When parents see behavior as a hint to an underlying need or goal, they can respond calmly and effectively. This understanding helps prevent battles and power struggles.

To figure out what your child wants, ask yourself:

  • How do I feel when my child acts this way? (e.g., frustrated, angry, worried)

  • What do I usually do in response? (e.g., yell, punish, give in, ignore)

  • How does my child react after my response? (e.g., stops, escalates, withdraws)

Your honest answers give clues about your child’s hidden goal.



How Parents Can Respond: Moving Towards Connection and Guidance

Parenting during misbehavior is tough. It tests your patience and brings up your own feelings. But small, thoughtful changes in how you respond can make a big difference. 

  1. Look at Yourself First: The Mirror Principle 

Carl Jung said, “If there is anything we wish to change in the child, we should first examine it in ourselves.”

This isn’t blaming parents. It means the only person you can control is yourself. Our reactions often fuel misbehavior. Ways to do this include:

  • Ignore attention-seeking behavior: Focus on positive behavior instead.

  • Offer choices: Give a child some control to meet their power needs.

  • Encourage effort: Praise effort, not just results, to help a child feel capable.


2. Stay Curious: The Inside Story Fred Rogers reminded us there’s always an “inside story” behind behavior. Ask:

  • What is my child trying to tell me?

  • Are they tired, hungry, or feeling overwhelmed?

Being curious helps you understand instead of judging.


3. Focus on Strengths: Highlighting the Positive “What you focus on is what you get.” Praise effort and good behavior. This helps children repeat positive actions. Focusing only on mistakes makes problems worse.


4. Use Consequences Smartly: Learning, Not Punishment Consequences teach responsibility:

  • Natural: Direct results of actions (e.g., skipping dinner means feeling hungry).

  • Logical: Fair and related to the behavior (e.g., leaving toys out means no toys for a while).

The goal is learning, not punishment. Give choices when possible to empower your child.


5. Be a Role Model: Actions Speak Louder Than Words Robert Fulghum said:

“Don’t worry that children never listen to you; worry that they are always watching you.”

Children watch how you handle emotions, solve problems, and communicate. Model the behaviors you want to see—patience, empathy, and respect.
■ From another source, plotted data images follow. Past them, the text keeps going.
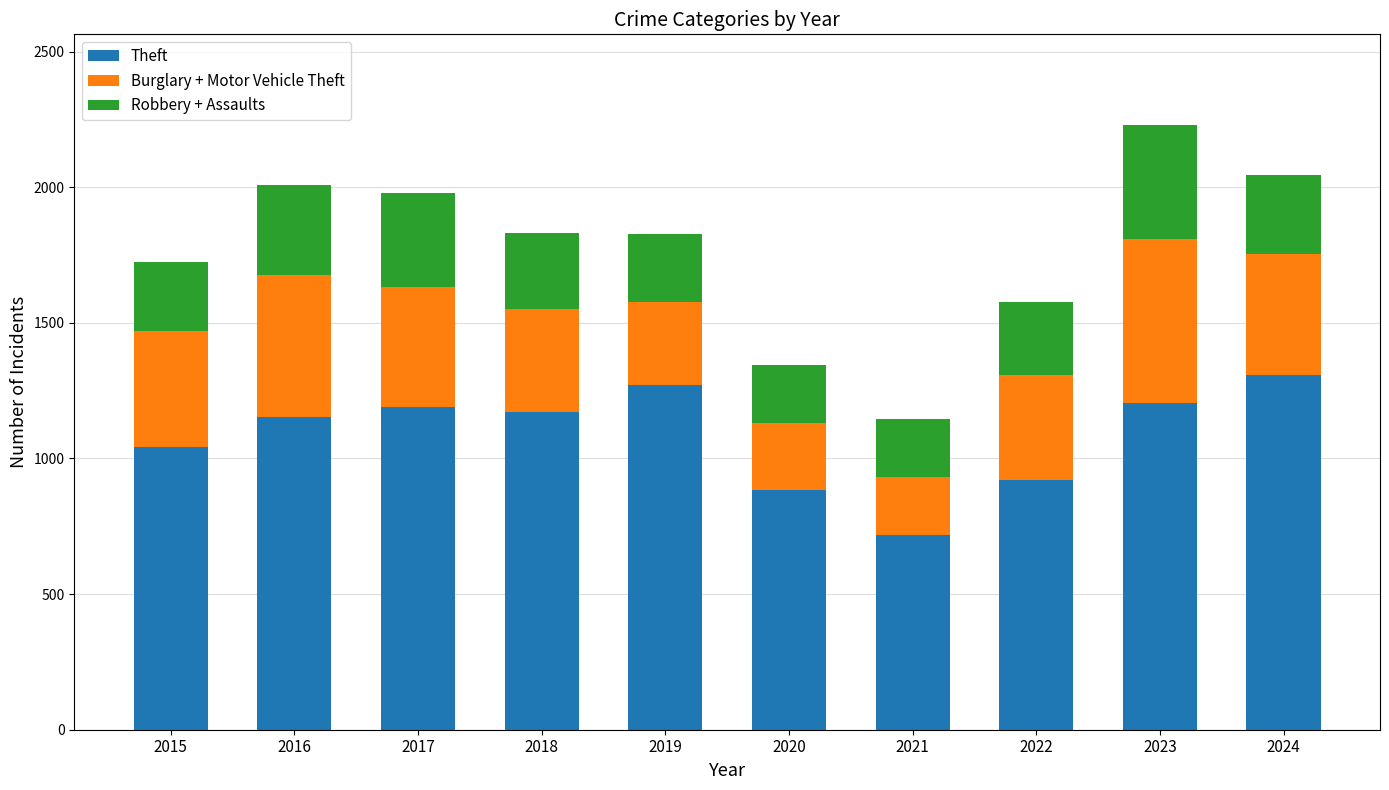

What is the value of the Theft bar at the 9th from the left?

1204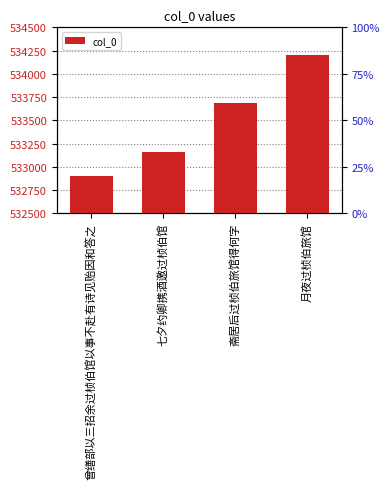

List the labels in order of value, smallest first.

曾缮部以三招余过桢伯馆以事不赴有诗见贻因和答之, 七夕约卿携酒邀过桢伯馆, 斋居后过桢伯旅馆得何字, 月夜过桢伯旅馆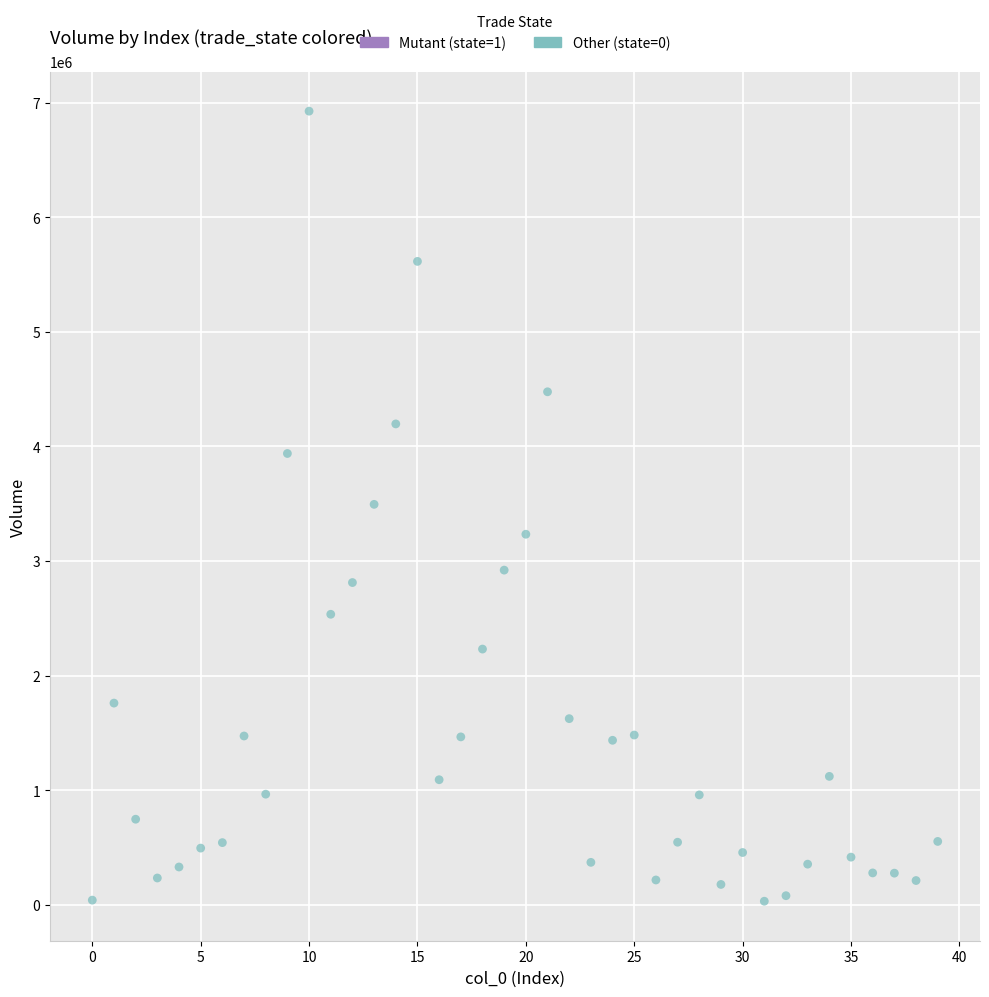

What is the range of Y values (max minus min)?

6895192.5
6. Communicate with Respect: Building Bridges Good communication means listening, sharing your feelings respectfully, and finding solutions together. Create a safe space for your child to speak without fear.



A Story of Hope: The Power of Connection

I once worked with a family who was exhausted and felt lost. Their child misbehaved a lot—fighting, vaping, and getting into trouble at school. The parents were drained.
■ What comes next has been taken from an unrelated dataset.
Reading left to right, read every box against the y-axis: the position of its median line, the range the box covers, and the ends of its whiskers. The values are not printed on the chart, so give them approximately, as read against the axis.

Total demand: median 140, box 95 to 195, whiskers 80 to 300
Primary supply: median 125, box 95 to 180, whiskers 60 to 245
We started by rebuilding the connection. We learned to truly see and hear the child, to understand the needs behind the misbehavior. Slowly, the child’s behavior began to improve.

As Lelia Scott says:

“Connection is a child’s deepest need and a parent’s highest influence.”

When children feel seen and understood, positive change happens.
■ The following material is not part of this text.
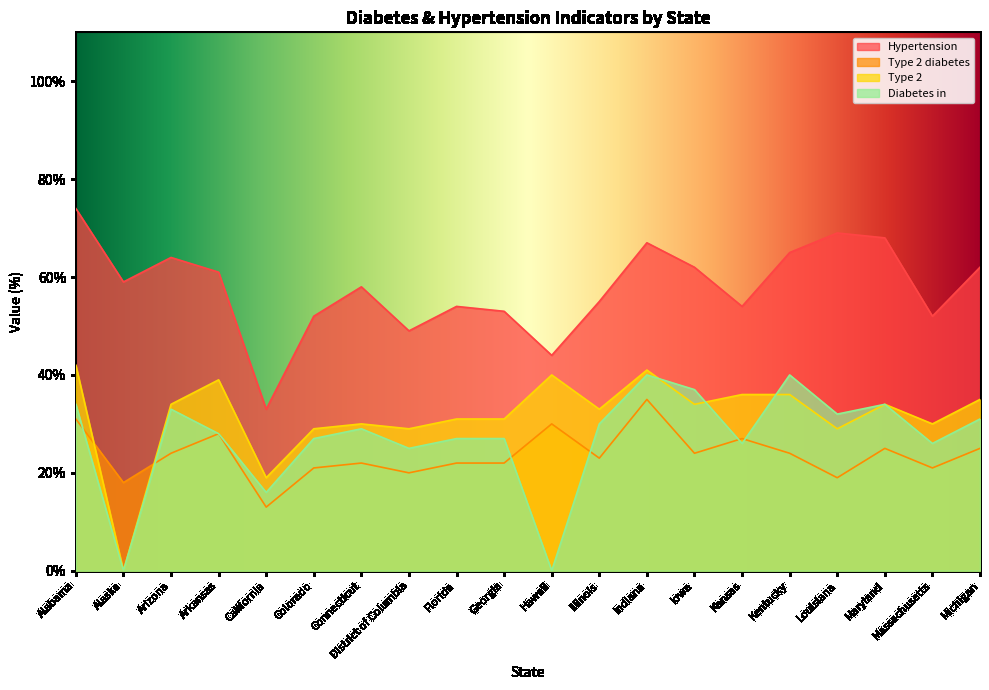

At which label does Hypertension reach its minimum?

California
Final Thoughts: Guiding Towards Wholeness

Kids aren’t born “bad.” Misbehavior is a language—a way to connect, belong, assert themselves, or be heard.

Parents’ role is to guide with empathy and wisdom. Listen deeply, model good behavior, encourage effort, and stay curious about the “why” behind actions.

What children need most isn’t perfection. It’s steady, unconditional connection. This builds self-worth, resilience, and the ability to thrive.